Taymount clinic will screen donors for such diseases in addition to the list of diseases commonly felt to be necessary to screen for, but we will store the material obtained for 3-6 months and only release it for use once sufficient subsequent blood tests can prove the 12-week period after each donation is free of disease.

In addition to the safety aspect, there are many other advantages to using frozen material.

It can be stored and defrosted as required, which allows for flexibility of use and means that our patients aren’t left waiting for a donor to ‘perform’ on the spot!  It also means that the samples can be shipped in cryo-protective packaging.  Patients are able to take home additional implants and can order more in the future should they need them after a round of essential antibiotics, or a bout of food poisoning.

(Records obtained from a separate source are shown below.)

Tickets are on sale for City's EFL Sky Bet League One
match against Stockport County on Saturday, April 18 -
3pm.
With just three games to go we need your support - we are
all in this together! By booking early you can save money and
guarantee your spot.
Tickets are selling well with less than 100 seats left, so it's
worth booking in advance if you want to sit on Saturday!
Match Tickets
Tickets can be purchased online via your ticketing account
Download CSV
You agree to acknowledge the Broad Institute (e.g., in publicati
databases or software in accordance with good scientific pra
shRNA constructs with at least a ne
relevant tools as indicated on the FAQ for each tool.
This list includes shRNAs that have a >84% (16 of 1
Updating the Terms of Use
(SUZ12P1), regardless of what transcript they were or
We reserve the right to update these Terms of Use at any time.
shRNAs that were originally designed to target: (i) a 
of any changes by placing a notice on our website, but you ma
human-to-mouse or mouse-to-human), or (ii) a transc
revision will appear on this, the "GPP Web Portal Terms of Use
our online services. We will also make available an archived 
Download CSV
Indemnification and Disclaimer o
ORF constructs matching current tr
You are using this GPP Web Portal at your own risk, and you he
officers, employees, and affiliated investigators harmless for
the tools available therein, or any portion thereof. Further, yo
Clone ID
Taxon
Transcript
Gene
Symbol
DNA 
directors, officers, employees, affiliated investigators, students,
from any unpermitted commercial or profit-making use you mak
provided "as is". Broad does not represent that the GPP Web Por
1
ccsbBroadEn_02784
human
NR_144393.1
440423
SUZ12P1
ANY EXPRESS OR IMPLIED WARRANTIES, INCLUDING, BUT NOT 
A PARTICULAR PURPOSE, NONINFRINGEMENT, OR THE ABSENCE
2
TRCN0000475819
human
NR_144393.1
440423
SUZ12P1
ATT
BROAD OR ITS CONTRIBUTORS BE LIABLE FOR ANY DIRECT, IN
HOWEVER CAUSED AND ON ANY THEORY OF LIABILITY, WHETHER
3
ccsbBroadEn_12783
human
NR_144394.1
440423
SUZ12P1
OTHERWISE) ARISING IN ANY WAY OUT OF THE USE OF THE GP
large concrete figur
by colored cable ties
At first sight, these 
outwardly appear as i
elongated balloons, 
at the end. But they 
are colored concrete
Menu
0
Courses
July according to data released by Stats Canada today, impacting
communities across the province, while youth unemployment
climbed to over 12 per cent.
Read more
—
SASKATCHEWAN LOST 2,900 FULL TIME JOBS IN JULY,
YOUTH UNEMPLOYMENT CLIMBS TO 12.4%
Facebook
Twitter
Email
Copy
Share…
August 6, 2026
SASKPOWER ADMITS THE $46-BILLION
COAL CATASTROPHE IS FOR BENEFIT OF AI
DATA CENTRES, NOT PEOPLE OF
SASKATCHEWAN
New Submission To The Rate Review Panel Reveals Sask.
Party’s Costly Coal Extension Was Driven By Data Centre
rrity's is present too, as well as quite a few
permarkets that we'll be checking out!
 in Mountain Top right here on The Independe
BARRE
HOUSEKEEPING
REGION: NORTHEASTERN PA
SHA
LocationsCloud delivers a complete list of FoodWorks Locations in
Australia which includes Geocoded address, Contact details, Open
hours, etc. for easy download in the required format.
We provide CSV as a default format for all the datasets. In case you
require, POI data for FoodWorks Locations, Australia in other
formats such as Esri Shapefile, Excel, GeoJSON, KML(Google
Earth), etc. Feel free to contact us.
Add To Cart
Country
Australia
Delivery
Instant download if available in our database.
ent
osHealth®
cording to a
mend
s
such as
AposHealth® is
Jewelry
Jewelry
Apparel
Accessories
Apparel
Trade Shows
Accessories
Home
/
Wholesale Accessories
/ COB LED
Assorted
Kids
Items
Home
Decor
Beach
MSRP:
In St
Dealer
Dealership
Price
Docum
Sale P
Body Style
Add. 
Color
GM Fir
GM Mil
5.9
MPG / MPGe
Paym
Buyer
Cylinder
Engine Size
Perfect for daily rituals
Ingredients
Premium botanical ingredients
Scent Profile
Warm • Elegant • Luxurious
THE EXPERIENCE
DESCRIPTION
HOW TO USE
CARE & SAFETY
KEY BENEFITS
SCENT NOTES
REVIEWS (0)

The freezing of bacteria isn’t a new development and there are many other instances where this is performed safely and successfully with no damage to the bacteria themselves. Contaminated food still harbours the same harmful bacteria even after freezing; organs and blood are frozen for transplants with no adverse effects; women’s eggs and men’s sperm are frozen to preserve their fertility; and even human embryos are still viable after being frozen for considerable periods, sometimes even for years.

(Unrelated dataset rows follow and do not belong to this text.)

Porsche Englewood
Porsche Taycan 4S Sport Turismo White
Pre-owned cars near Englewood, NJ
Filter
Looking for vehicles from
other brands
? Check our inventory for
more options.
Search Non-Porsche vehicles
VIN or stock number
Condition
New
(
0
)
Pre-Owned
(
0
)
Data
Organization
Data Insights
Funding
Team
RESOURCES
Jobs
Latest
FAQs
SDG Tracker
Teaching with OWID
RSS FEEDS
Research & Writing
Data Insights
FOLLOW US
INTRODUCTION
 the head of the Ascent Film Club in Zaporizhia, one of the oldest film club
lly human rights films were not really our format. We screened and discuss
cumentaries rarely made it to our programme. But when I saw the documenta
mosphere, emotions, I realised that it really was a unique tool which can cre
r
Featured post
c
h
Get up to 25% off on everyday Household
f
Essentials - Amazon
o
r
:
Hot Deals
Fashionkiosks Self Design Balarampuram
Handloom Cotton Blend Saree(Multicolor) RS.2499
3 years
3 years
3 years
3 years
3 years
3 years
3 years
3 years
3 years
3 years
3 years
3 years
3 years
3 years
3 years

There is also no need to worry that frozen implants won’t be as beneficial as fresh; in fact a 2016 study comparing fresh and frozen stool in patients with C. difficile found that frozen stool was just as efficacious as fresh.  A meta-analysis in 2017 also observed that in patients with refractory or recurrent C. difficile, frozen FMT was just as effective; and a 2014 study followed up on patients 1 year post FMT and found that the success rate was 88% for both fresh and frozen stool.

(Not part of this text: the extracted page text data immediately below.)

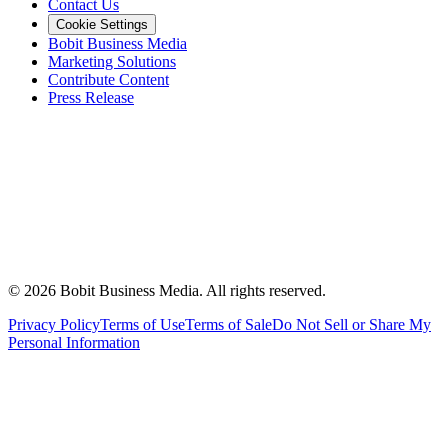
Contact Us
Cookie Settings
Bobit Business Media
Marketing Solutions
Contribute Content
Press Release
©
2026
Bobit Business Media. All rights reserved.
Privacy Policy
Terms of Use
Terms of Sale
Do Not Sell or Share My
Personal Information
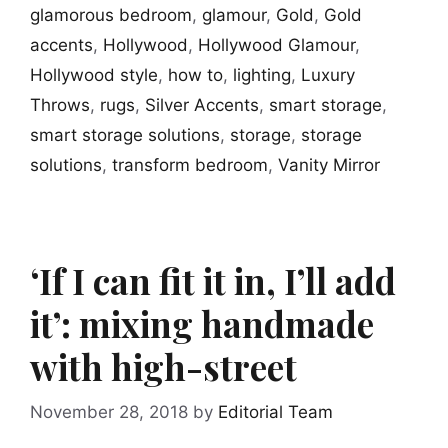
glamorous bedroom
,
glamour
,
Gold
,
Gold
accents
,
Hollywood
,
Hollywood Glamour
,
Hollywood style
,
how to
,
lighting
,
Luxury
Throws
,
rugs
,
Silver Accents
,
smart storage
,
smart storage solutions
,
storage
,
storage
solutions
,
transform bedroom
,
Vanity Mirror
‘If I can fit it in, I’ll add
it’: mixing handmade
with high-street
November 28, 2018
by
Editorial Team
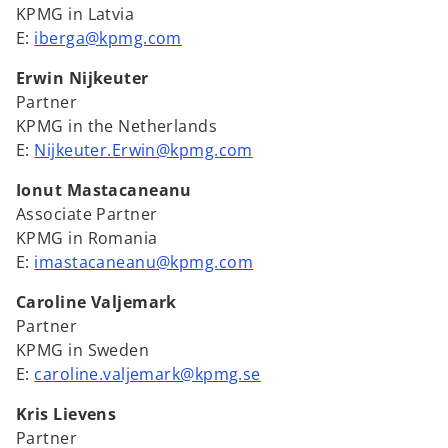
KPMG in Latvia
E:
iberga@kpmg.com
Erwin Nijkeuter
Partner
KPMG in the Netherlands
E:
Nijkeuter.Erwin@kpmg.com
Ionut Mastacaneanu
Associate Partner
KPMG in Romania
E:
imastacaneanu@kpmg.com
Caroline Valjemark
Partner
KPMG in Sweden
E:
caroline.valjemark@kpmg.se
Kris Lievens
Partner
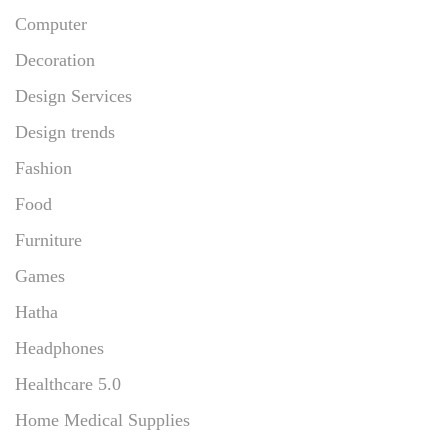
Computer
Decoration
Design Services
Design trends
Fashion
Food
Furniture
Games
Hatha
Headphones
Healthcare 5.0
Home Medical Supplies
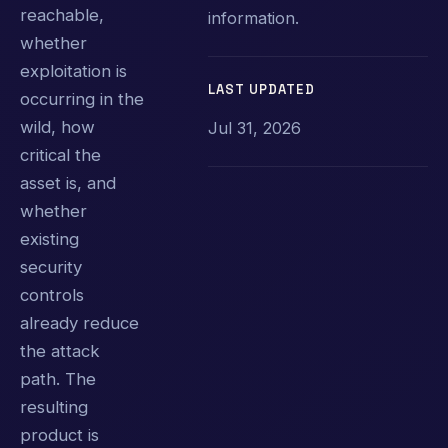
reachable,
information.
whether
exploitation is
LAST UPDATED
occurring in the
wild, how
Jul 31, 2026
critical the
asset is, and
whether
existing
security
controls
already reduce
the attack
path. The
resulting
product is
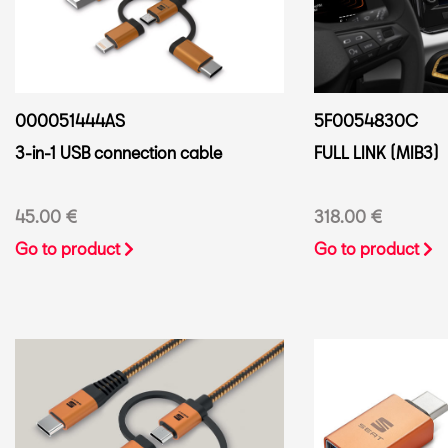
000051444AS
5F0054830C
3-in-1 USB connection cable
FULL LINK (MIB3)
45.00 €
318.00 €
Go to product
Go to product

Patients at Taymount can rest assured that their FMT implants have been carefully processed, frozen and quarantined, so that they are both safe and effective.

Enid Taylor
ND, BSc (Hons) Psych
Clinic Director, Taymount Clinic

Nina Mansell
Nutritional Therapist
DipCNM, mBANT, rCNHC


References:

  1. Lee, C. Steiner, T. Petrof, E. Smieja, M. Roscoe, D. Nematallah, A. Weese, J. Collins, S.
  2. Moayyedi, P., Crowther, M. Ropeleski, M., Jayaratne, P., Higgins, D. Li, Y. Rau, N. Kim, P. (2016). Frozen vs Fresh Fecal Microbiota Transplantation and Clinical Resolution of Diarrhea in Patients with Recurrent Clostridium difficile Infection. JAMA, 315(2), p.142.
  3. Tang, G. Yin, W. Liu, W. (2017). Is frozen microbiota transplantation as effective as fresh fecal microbiota transplantation in patients with recurrent or refractory Clostridium difficile infection: A meta-analysis? Diagnostic Microbiology and Infectious Disease, 88(4), pp.322-329.
  4. Satokari, R. Mattila, E. Kainulainen, V.  Arkkila, P. (2014). Simple faecal preparation and efficacy of frozen inoculum in faecal microbiota transplantation for recurrent Clostridium difficile infection – an observational cohort study. Alimentary Pharmacology & Therapeutics, 41(1), pp.46-53.